Ten Great Dates by Peter & Heather Larson and David & Claudia Arp

Ten Great DatesLast night I finished reading Ten Great Dates: Connecting Faith, Love & Marriage by Peter & Heather Larson and David & Claudia Arp. I chose to review it because it looked more interesting than the other three or four nonfiction options Bethany House had available. Unfortunately, while it has some good stuff in it, I was disappointed.

Ten Great Dates—written by two couples who have a lot of experience with marriage mentoring, counseling, and conferences­­—sets out to “help you connect faith, love, and marriage in ways that result in spiritual connection—all in the fun, guilt-free, safe format of Great Dates” (pg. 9). It was a quick read that contains some good marriage advice, and I like that it focuses on incorporating your faith into your marriage. I also liked that it included some Bible study questions to get you reading what the Bible has to say. But there were quite a few things I didn’t like.

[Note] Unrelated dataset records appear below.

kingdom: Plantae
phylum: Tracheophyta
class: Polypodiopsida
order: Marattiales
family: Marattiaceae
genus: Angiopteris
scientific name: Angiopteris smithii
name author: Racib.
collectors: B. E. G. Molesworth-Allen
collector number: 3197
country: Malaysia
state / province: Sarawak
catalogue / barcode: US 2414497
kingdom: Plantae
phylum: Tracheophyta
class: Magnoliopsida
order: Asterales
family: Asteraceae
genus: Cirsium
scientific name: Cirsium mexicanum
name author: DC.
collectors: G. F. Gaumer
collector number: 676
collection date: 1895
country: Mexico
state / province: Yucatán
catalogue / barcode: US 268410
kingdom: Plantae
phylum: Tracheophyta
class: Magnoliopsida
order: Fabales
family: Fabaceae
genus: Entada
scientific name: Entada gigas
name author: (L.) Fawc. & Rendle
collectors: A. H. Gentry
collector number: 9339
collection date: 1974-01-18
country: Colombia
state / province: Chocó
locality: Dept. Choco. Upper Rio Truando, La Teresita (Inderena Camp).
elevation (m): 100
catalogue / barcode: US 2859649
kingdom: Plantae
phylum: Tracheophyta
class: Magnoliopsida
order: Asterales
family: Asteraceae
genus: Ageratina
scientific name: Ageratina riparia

The concept is interesting—plans for 10 different Dates with your spouse—but it wasn’t laid out the way I expected. Based on the back cover copy, I was expecting more ideas for the actual date activities/locations, but the focus was on what you should discuss. The most specific instructions for a date activity was were to “go to a nice restaurant” and “find a quiet place to talk.”

The authors used a lot of personal stories to illustrate their points. While examples like that can be helpful, I thought there were too many stories, and they were so long it was easy to forget the point. I grew bored with them and found myself skipping those sections.

The tear-out sheets at the back of the book are designed to guide the conversation for each Date—each person is supposed to get a copy and prepare for the Date by answering the questions. I knew after reading just the first one that my husband (who is a committed Christian and usually a good sport) would never agree to do all ten Dates. By the time I finished the book, I didn’t want to do them either.

Ten Great Dates could be helpful for couples who aren’t married yet or who became believers after they got married and haven’t figured out how to incorporate their faith into their marriage. But if you’re already married and doing things like praying and reading the Bible with your spouse, there are better marriage resources out there (Love & Respect, Sacred Marriage, Laugh Your Way to a Better Marriage, and The Five Love Languages to name a few).

(P.S. It would probably go unnoticed by most people, but the ridiculous amount of exclamation points drove me crazy. One page had four in just two short paragraphs—that’s more than I would allow for an entire book.)

*I received a copy of this book from Bethany House Publishers in exchange for my review. My opinion of this book is my own and was not influenced by the publisher or the author.